▶ _Texte_
————

Rédigé par : Bernard Girard | 04 décembre 2006 à 01:36
bonjour, une autre étude, réalisée en 2003 sur un échantillon de 264 membres de l'AEA, aboutit à des conclusions un peu différentes: Cf. ce CR: http://antisophiste.blogspot.com/2006/10/les-conomistes-et-le-march.html
Rédigé par : L'Antisophiste | 04 décembre 2006 à 14:13
Le seul point sur lequel tous les économistes s'accordent, c'est justement qu'ils ne sont d'accord sur rien...
Rédigé par : olyvyer | 05 décembre 2006 à 09:39
Personne ne s'est lancé dans une taxonomie ou une systématique des économistes ?
Rédigé par : Glob | 07 décembre 2006 à 14:19
Un petit détail sur votre traduction du titre de Kant (le texte est excellent, paru en GF pour ceux que ça intéresse, dans le recueil Théorie et Pratique).
Ueber den Gemeinspruch : Das mag in der Theorie richtig sein, taugt aber nicht für die Praxis.

————

▶ _Liste des tâches_
- A) Relevez tous les noms placés après « Rédigé par : » dans le texte.
- B) Recopiez le passage du texte qui commence par « Rédigé par : Bernard » et se termine par « für die Praxis. ».

▶ _Données brutes_
————

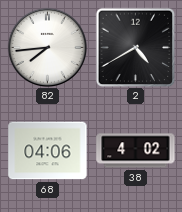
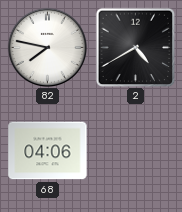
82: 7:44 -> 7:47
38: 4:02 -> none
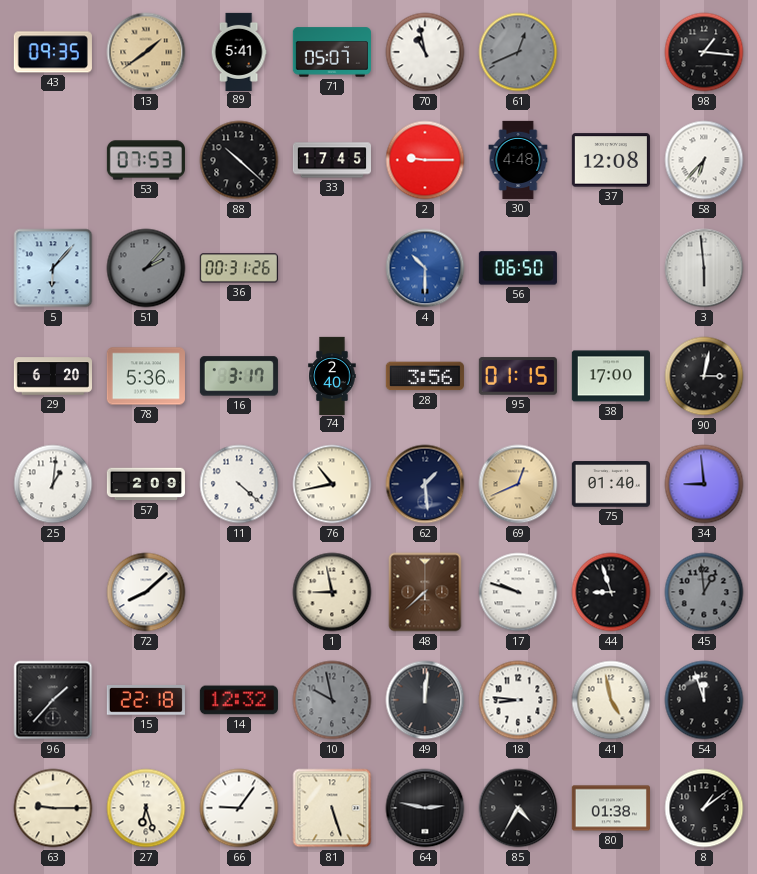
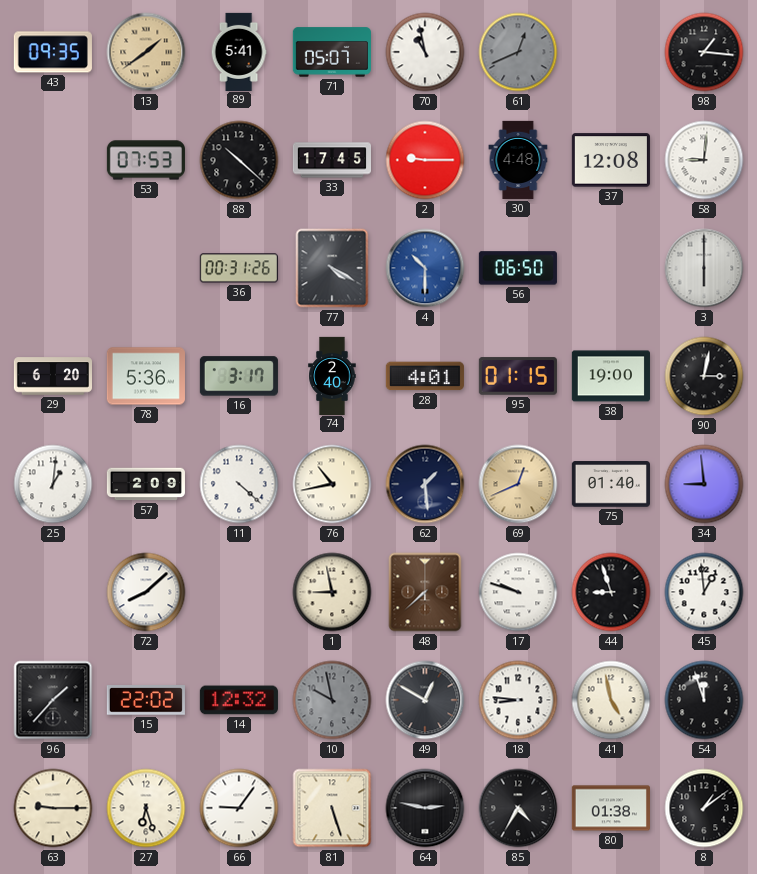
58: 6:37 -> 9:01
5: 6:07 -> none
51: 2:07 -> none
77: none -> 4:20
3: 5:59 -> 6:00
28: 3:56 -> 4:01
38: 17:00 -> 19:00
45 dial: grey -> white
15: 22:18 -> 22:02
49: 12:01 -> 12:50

————

▶ _Corrigé des tâches_
- A) Bernard Girard, L'Antisophiste, olyvyer, Glob

- B)
Rédigé par : Bernard Girard | 04 décembre 2006 à 01:36
bonjour, une autre étude, réalisée en 2003 sur un échantillon de 264 membres de l'AEA, aboutit à des conclusions un peu différentes: Cf. ce CR: http://antisophiste.blogspot.com/2006/10/les-conomistes-et-le-march.html
Rédigé par : L'Antisophiste | 04 décembre 2006 à 14:13
Le seul point sur lequel tous les économistes s'accordent, c'est justement qu'ils ne sont d'accord sur rien...
Rédigé par : olyvyer | 05 décembre 2006 à 09:39
Personne ne s'est lancé dans une taxonomie ou une systématique des économistes ?
Rédigé par : Glob | 07 décembre 2006 à 14:19
Un petit détail sur votre traduction du titre de Kant (le texte est excellent, paru en GF pour ceux que ça intéresse, dans le recueil Théorie et Pratique).
Ueber den Gemeinspruch : Das mag in der Theorie richtig sein, taugt aber nicht für die Praxis.